Он играет с Энтони. Разве это не реальность? У Энтони есть отец. Сидящий на коленях Александра мальчик старается найти правильную точку, чтобы его пощекотать, и Александр смеется – разве это не реально, это же не математика и не воспоминание?
Александр уже почти совершенно забыл, что такое игра, разве что когда он в воде, но в Техасе нет воды, ее почти нет и в Нью-Мексико, да и теперь они в засушливой зоне.
Энтони пытается приставать к отцу с играми. Он сидит на колене Александра, соединяет концы своих указательных пальцев и спрашивает:
– Пап, хочешь увидеть, какой я сильный? Сожми мои пальцы в кулаке, и я вырвусь!

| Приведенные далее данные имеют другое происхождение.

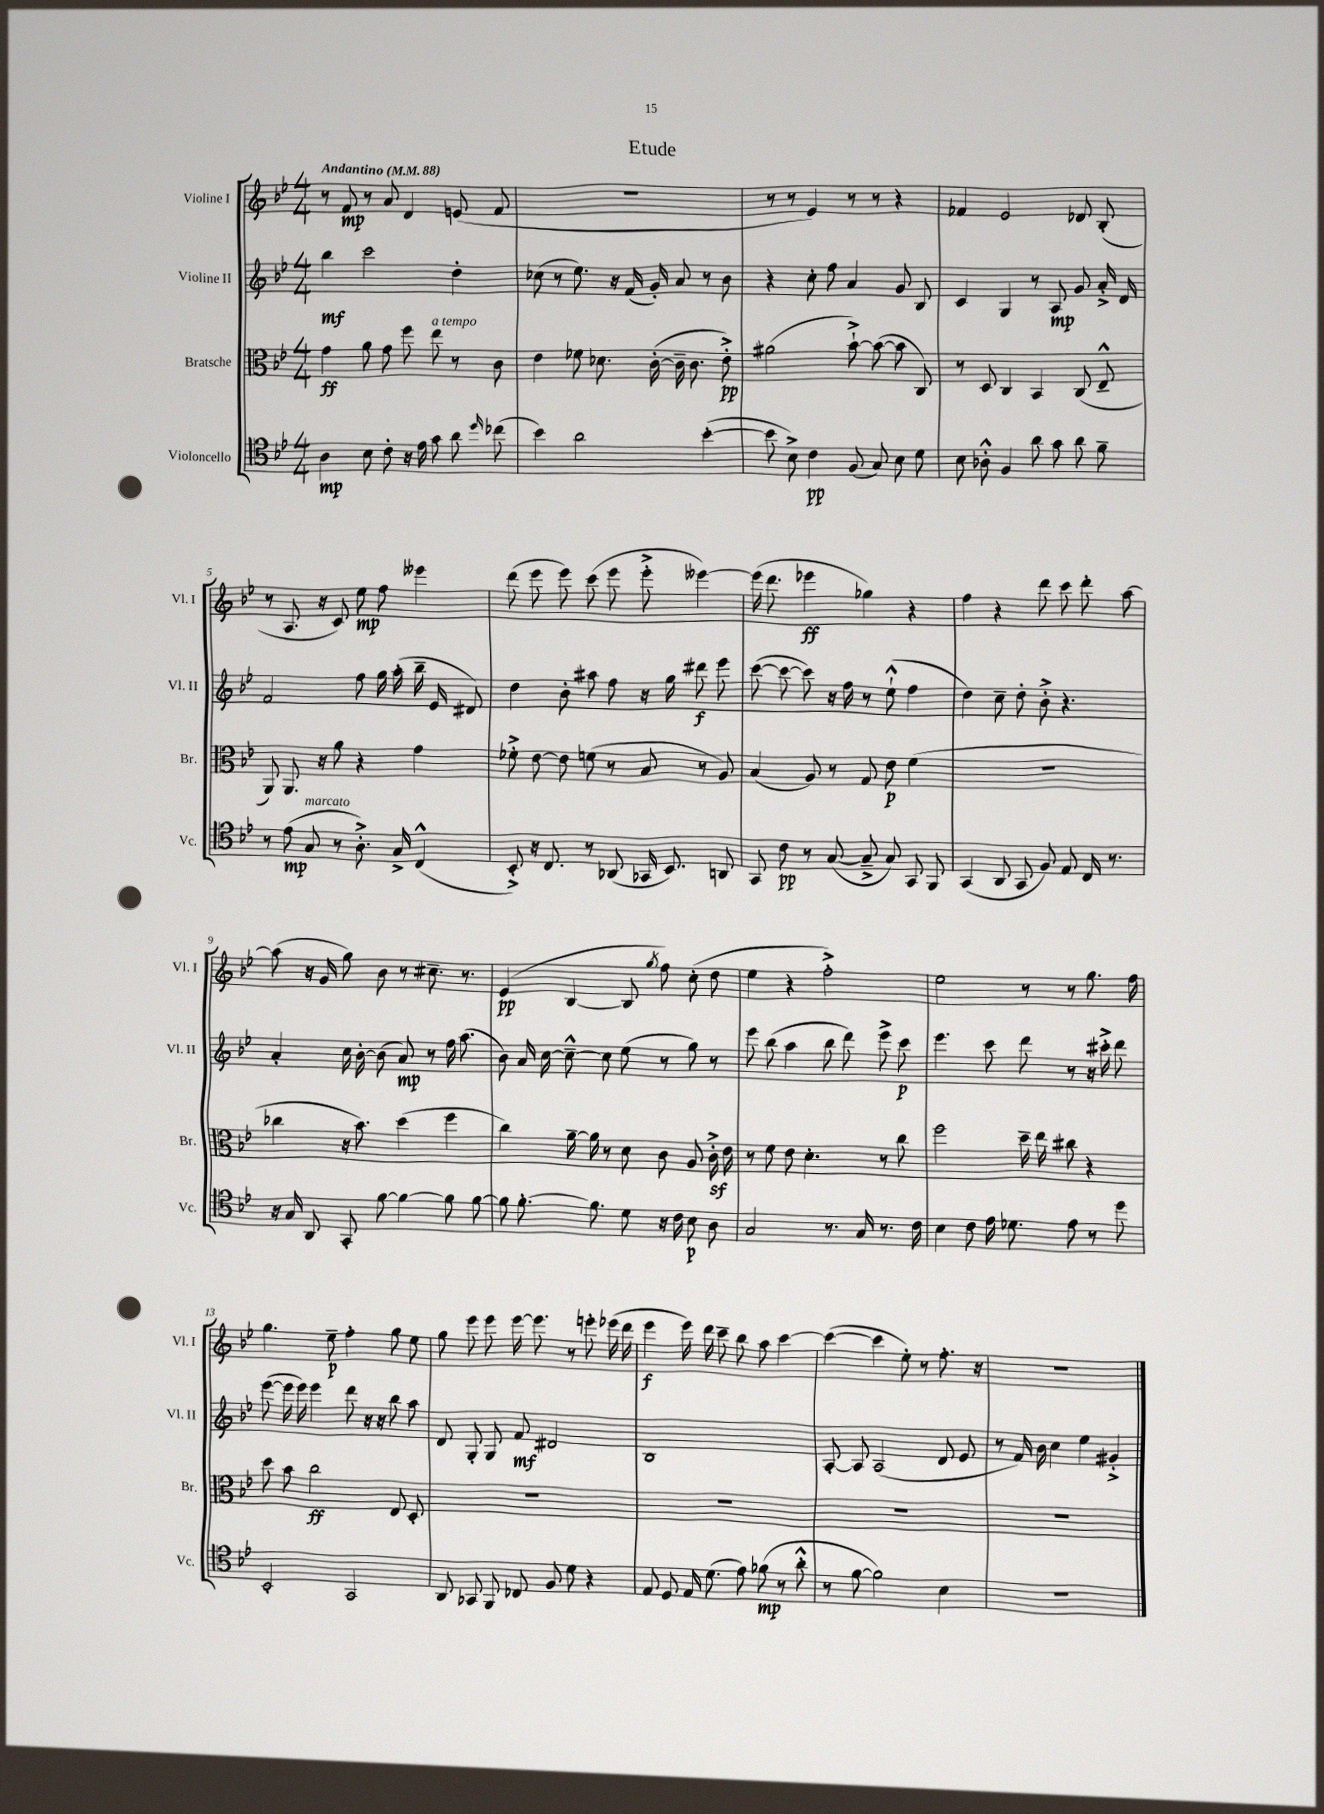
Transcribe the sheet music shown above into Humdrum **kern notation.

**kern	**kern	**kern	**kern
*staff4	*staff3	*staff2	*staff1
*clefC4	*clefC3	*clefG2	*clefG2
*k[b-e-]	*k[b-e-]	*k[b-e-]	*k[b-e-]
*M4/4	*M4/4	*M4/4	*M4/4
*MM88	*MM88	*MM88	*MM88
4A\	4g\	4bb-\	8r
.	.	.	8f/
8B-\	8a\	2ccc\	8r
8c'\	8g\	.	8a/
16r	8ff\	.	4d/
16e-\	.	.	.
8g\	8ee-\	.	.
8a\	8r	4dd'\	(8e/
16qqdd/	.	.	.
(8cc-\	8c\	.	8f/
=	=	=	=
4b-\)	4e-\	(8cc-\	1r
.	.	8r	.
2a\	8f-\	8.ee-\)	.
.	8.d-\	.	.
.	.	16r	.
.	.	(16f/	.
.	([16c'\	16g'/)	.
.	16c~\]	8a/	.
.	8.c\	.	.
([4b-'\	.	8r	.
.	8e-'^\)	8b-\	.
=	=	=	=
8b-\]	(2a#\	4r	8r
8B-^\)	.	.	8r
4c\	.	8cc'\	4e-/)
.	.	8ff\	.
(8F/	[8b-`^\)	4a/	8r
8G/)	(8b-\_	.	8r
8B-\	8b-\]	8g/	4r
8d\	8C/)	8B-/	.
=	=	=	=
8B-\	8r	4c/	4f-/
8A-'^^\	8D/	.	.
4F/	4C/	4G/	2e-/
8a\	4BB-/	8r	.
8g\	.	8A/	.
8a\	(8C/	8g/	8d-/
8f~\	8E-~^^/	16a'^/	(8B-'/
.	.	16d/	.
=	=	=	=
8r	8AA/)	2f/	8r
(8e-\	8.AA/	.	8.A/
8G/	.	.	.
.	16r	.	16r
8r	8a\	.	8c/)
8.A'^\)	4r	8ff\	8ee-\
.	.	16gg\	8ff\
16G^/	.	(16aa'\	.
(4C^^/	4g\	16bb-~\	4eee--\
.	.	16e-/	.
.	.	8d#/)	.
=	=	=	=
8BB-'^/)	8f-'^\	4dd\	(8ddd\
16r	[8e-\	.	8eee-\
8.C/	.	.	.
.	8e-\]	8b-'\	8eee-\)
8r	(8f\	8aa#\	(8ccc\
(8AA-/	8r	8ff\	8eee-\
16GG-/	8B-/	16r	8eee-'^\
8.BB-/)	.	16gg\	.
.	8r	8ddd#\	[4eee--\)
8AA/	8A/)	8eee-\	.
=	=	=	=
8GG/	(4B-/	([8ccc\	(16eee--\]
.	.	.	8.ddd\
8c\	.	8ccc\_	.
8r	8A/)	8ccc\])	4eee-\
([8G/	8r	16r	.
.	.	16ff\	.
8G~^/]	8G/	8r	4gg-\)
8G/)	8e-\	(8ee-`^^\	.
8GG/	(4f\	4ff\	4r
8FF/	.	.	.
=	=	=	=
(4GG/	1r	4dd\)	4ff\
8AA/	.	8cc~\	4r
8GG/	.	8dd'\	.
8F/)	.	8b-'^\	8ddd\
8E-/	.	4.r	8ccc\
16C/	.	.	8ddd'\
8.r	.	.	.
.	.	.	[8aa\
=	=	=	=
16r	4cc-\	4a'/	(8aa\]
16G/	.	.	.
8AA/	.	.	16r
.	.	.	16g/
8GG'/	16r	16cc\	8gg\)
.	8.b-\)	[16b-'\	.
[8f\	.	(8b-\]	8b-\
4f\_	(4dd\	8a/)	8r
.	.	8r	8.cc#~\
8f\]	4ff\	16ff\	.
.	.	(8.aa\	8.r
[8f\	.	.	.
=	=	=	=
8f\]	4cc\)	8b-\)	(4e-/
[8.f'\	.	16a/	.
.	.	[16cc\	.
.	[16a~\	8cc~^^\_	[4B-/
8.f\]	16a\]	.	.
.	8r	8cc\]	.
8d\	8d\	(8ee-\	8B-/]
.	.	.	8qgg/
16r	8c\	8r	8ff\)
16c\	.	.	.
8B-\	8A/	8gg\)	(8cc'\
8A\	16c'^\	8r	8dd\
.	16e-\	.	.
=	=	=	=
2G/	8r	8eee-\	4ee-\
.	8f\	(8bb-\	.
.	8e-\	4aa\	4r
.	4.d'\	.	.
8.r	.	8bb-\	2ff'^\)
.	.	8ddd\)	.
16G/	.	.	.
8.r	8r	8eee-^\	.
.	8cc\	8ccc\	.
16c\	.	.	.
=	=	=	=
4B-\	2ff\	4.eee-\	2ee-\
8c\	.	.	.
16e-\	.	8ccc\	.
8.d-\	.	.	.
.	16dd~\	8ddd\	8r
.	16ee-\	.	.
8e-\	8cc#\	8r	8r
8r	4r	16r	8.gg\
.	.	16ccc#'^\	.
8dd\	.	8ddd\	.
.	.	.	16ff\
=	=	=	=
2BB-'/	8dd\	([8eee-\	4.gg\
.	8b-\	16eee-\]	.
.	.	16eee-\)	.
.	2cc\	4eee-\	.
.	.	.	8ee-~\
2GG/	.	8ddd\	4ff'\
.	.	16r	.
.	.	16r	.
.	8E-/	8bb-\	8gg\
.	8D'/	8aa\	8ee-\
=	=	=	=
8AA/	1r	8d/	8gg\
8GG-/	.	8G'/	8eee-\
8FF/	.	8G/	8eee-\
8C-/	.	8f/	[16eee-\
.	.	.	8.eee-\]
8F/	.	2d#/	.
8d\	.	.	8r
4r	.	.	8eee'\
.	.	.	(16eee-\
.	.	.	16ddd\
=	=	=	=
8E-/	1r	1B-	4eee-\
8D/	.	.	.
16E-/	.	.	16eee-\)
(8.d\	.	.	16ddd\
.	.	.	8ccc~\
8e-\)	.	.	8bb-\
(8f-\	.	.	8aa\
8r	.	.	[4ccc\
8a'^^\	.	.	.
=	=	=	=
8r	1r	[8A'/	(4ccc\_
[8f\	.	8A/]	.
2f\])	.	(2A/	4ccc\]
.	.	.	8ee-'\)
.	.	.	8r
4B-\	.	8d/	8.ff'\
.	.	8e-/	.
.	.	.	16r
=	=	=	=
1r	1r	8r	1r
.	.	16f/)	.
.	.	16b-\	.
.	.	4cc\	.
.	.	4ee-\	.
.	.	4g#'^/	.
==	==	==	==
*-	*-	*-	*-
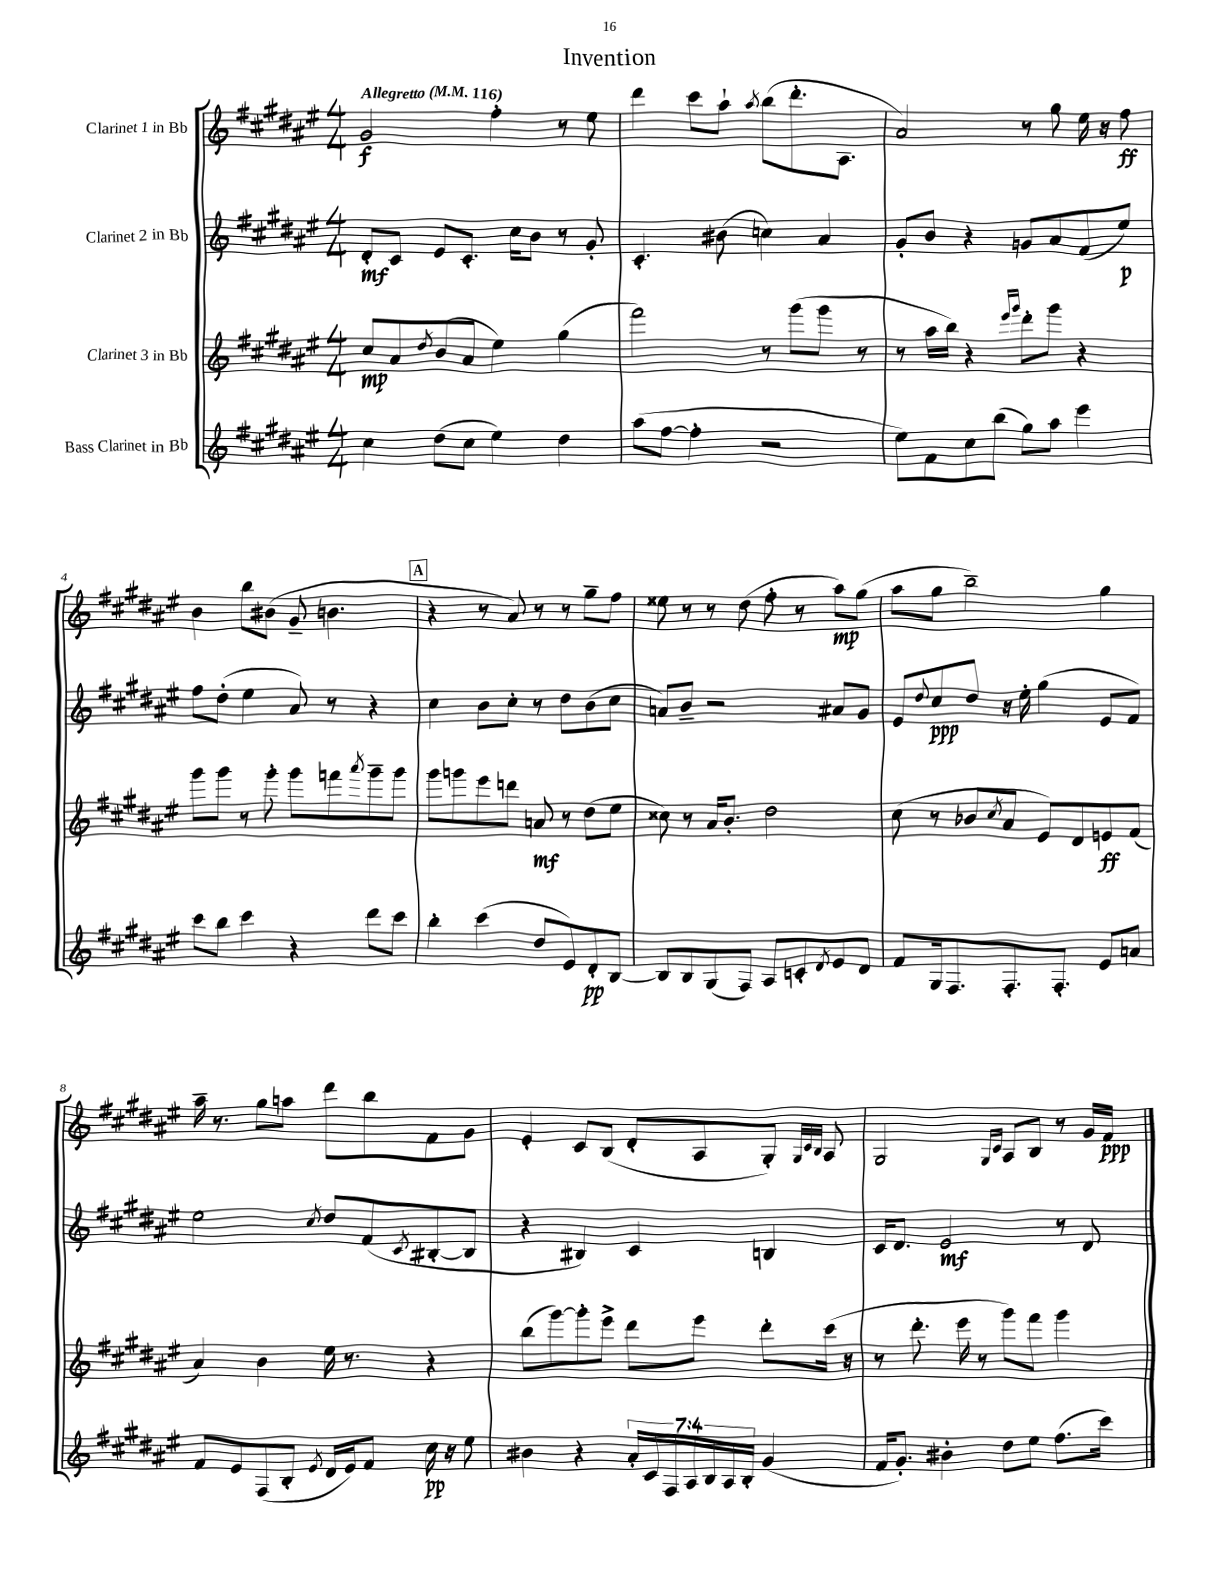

**kern	**kern	**kern	**kern
*staff4	*staff3	*staff2	*staff1
*clefG2	*clefG2	*clefG2	*clefG2
*k[f#c#g#d#a#e#]	*k[f#c#g#d#a#e#]	*k[f#c#g#d#a#e#]	*k[f#c#g#d#a#e#]
*M4/4	*M4/4	*M4/4	*M4/4
*MM116	*MM116	*MM116	*MM116
4cc#	8cc#	8d#'	2g#
.	8a#	8c#	.
.	8qdd#	.	.
(8dd#	(8b	8e#	.
8cc#	8a#	8.c#'	.
4ee#)	4ee#)	.	4ff#'
.	.	16cc#	.
.	.	8b	.
4dd#	(4gg#	8r	8r
.	.	8g#'	8ee#
=	=	=	=
(8aa#	2fff#)	4.c#'	4ddd#
[8ff#	.	.	.
4ff#']	.	.	8ccc#
.	.	(8b#	8aa#`
.	.	.	8qaa#
2r	8r	4cc)	(8bb
.	(8ggg#	.	8.ddd#'
.	8ggg#	4a#	.
.	.	.	8.A#
.	8r	.	.
=	=	=	=
8ee#)	8r	8g#'	2a#)
8f#	16aa#	8b	.
.	16bb)	.	.
8cc#	4r	4r	.
(8bb	.	.	.
.	16qqeee#	.	.
.	16qqggg#	.	.
8gg#)	8ddd#'	8g	8r
8aa#	8ggg#	8a#	8gg#
4eee#	4r	(8f#	16ee#
.	.	.	16r
.	.	8ee#)	8ff#
=	=	=	=
8ccc#	8ggg#	8ff#	4b
8bb	8ggg#	(8dd#'	.
4ccc#	8r	4ee#	8bb
.	8ggg#'	.	(8b#
4r	8ggg#	8a#)	8g#~
.	8fff	8r	4.b
.	8qaaa#	.	.
8ddd#	8ggg#~	4r	.
8ccc#	8ggg#	.	.
=	=	=	=
4bb'	8ggg#	4cc#	4r
.	8ggg	.	.
(4ccc#	8eee#	8b	8r
.	8ddd	8cc#'	8a#)
8dd#	8a	8r	8r
8e#)	8r	8dd#	8r
8d#'	(8dd#	(8b	8gg#~
[8B	8ee#	8cc#	8ff#
=	=	=	=
8B]	8cc##)	8a)	8ee##
8B	8r	8b~	8r
(8G#	16a#	2r	8r
.	8.b'	.	.
8F#)	.	.	(8dd#
8A#	2dd#	.	8ff#'
8c'	.	.	8r
8qd#	.	.	.
8e#	.	8a#	8aa#)
8d#	.	8g#	(8gg#
=	=	=	=
8f#	(8cc#	8e#	8aa#
.	.	8qqdd#	.
16G#	8r	8cc#	8gg#
8.F#	.	.	.
.	8b-	8dd#	2bb~)
.	8qcc#	.	.
8.F#'	8a#	16r	.
.	.	16ee#'	.
.	8e#)	(4gg#	.
8.F#'	.	.	.
.	8d#	.	.
8e#	8e	8e#	4gg#
8a	(8f#	8f#)	.
=	=	=	=
8f#	4a#)	2ee#	16aa#~
.	.	.	8.r
8e#	.	.	.
(8F#	4b	.	8gg#
8B'	.	.	8aa
8qe#	.	8qcc#	.
16d#	16ee#	8dd#	8ddd#
16e#)	8.r	.	.
8f#	.	(8f#	8bb
.	.	8qc#	.
16cc#	4r	[8B#'	8f#
16r	.	.	.
8ee#	.	8B#]	8g#
=	=	=	=
4b#	(8bb	4r	4e#'
.	[8ggg#)	.	.
4r	8ggg#']	4B#)	8c#
.	8eee#^	.	(8B
28a#'	8ddd#	4c#	8d#'
28c#	.	.	.
28F#	.	.	.
28A#	.	.	.
.	8eee#	.	8A#
28B	.	.	.
28A#	.	.	.
28B'	.	.	.
(4g#	8ddd#'	4B	8G#')
.	.	.	32qqG#
.	.	.	32qqc#
.	.	.	32qqB
.	(16ccc#	.	8A#
.	16r	.	.
=	=	=	=
16f#	8r	16c#	2G#
8.g#')	.	8.d#	.
.	8.ddd#'	.	.
4b#'	.	2e#	.
.	16eee#	.	.
.	8r	.	.
.	.	.	16qqG#
.	.	.	16qqc#
8dd#	8ggg#)	.	8A#
8ee#	8fff#	.	8B
(8.ff#	4ggg#	8r	8r
.	.	8d#	16g#
16ccc#)	.	.	16f#
==	==	==	==
*-	*-	*-	*-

Александр выбрасывает окурок. Легко сжимает пальцы Энтони, мальчик выскальзывает. Восторг по поводу того, что он высвободился из руки отца, так велик, что ему хочется играть в это снова и снова. Они повторяют игру раз двести. А потом меняются местами. Александр соединяет указательные пальцы, а Энтони сжимает вокруг них маленький четырехлетний кулачок. Александр не может высвободиться, и восторг Энтони очевиден. Они и это повторяют раз двести, а Татьяна в это время или готовит обед или ужин, или стирает, или прибирается, или просто сидит и наблюдает за ними с радостью в сердце.
Александр снимает Энтони с коленей и говорит хриплым от никотина голосом:
– Таня, хочешь поиграть? Вложи пальцы в мой кулак, посмотрим, сможешь ли ты выскользнуть. Давай!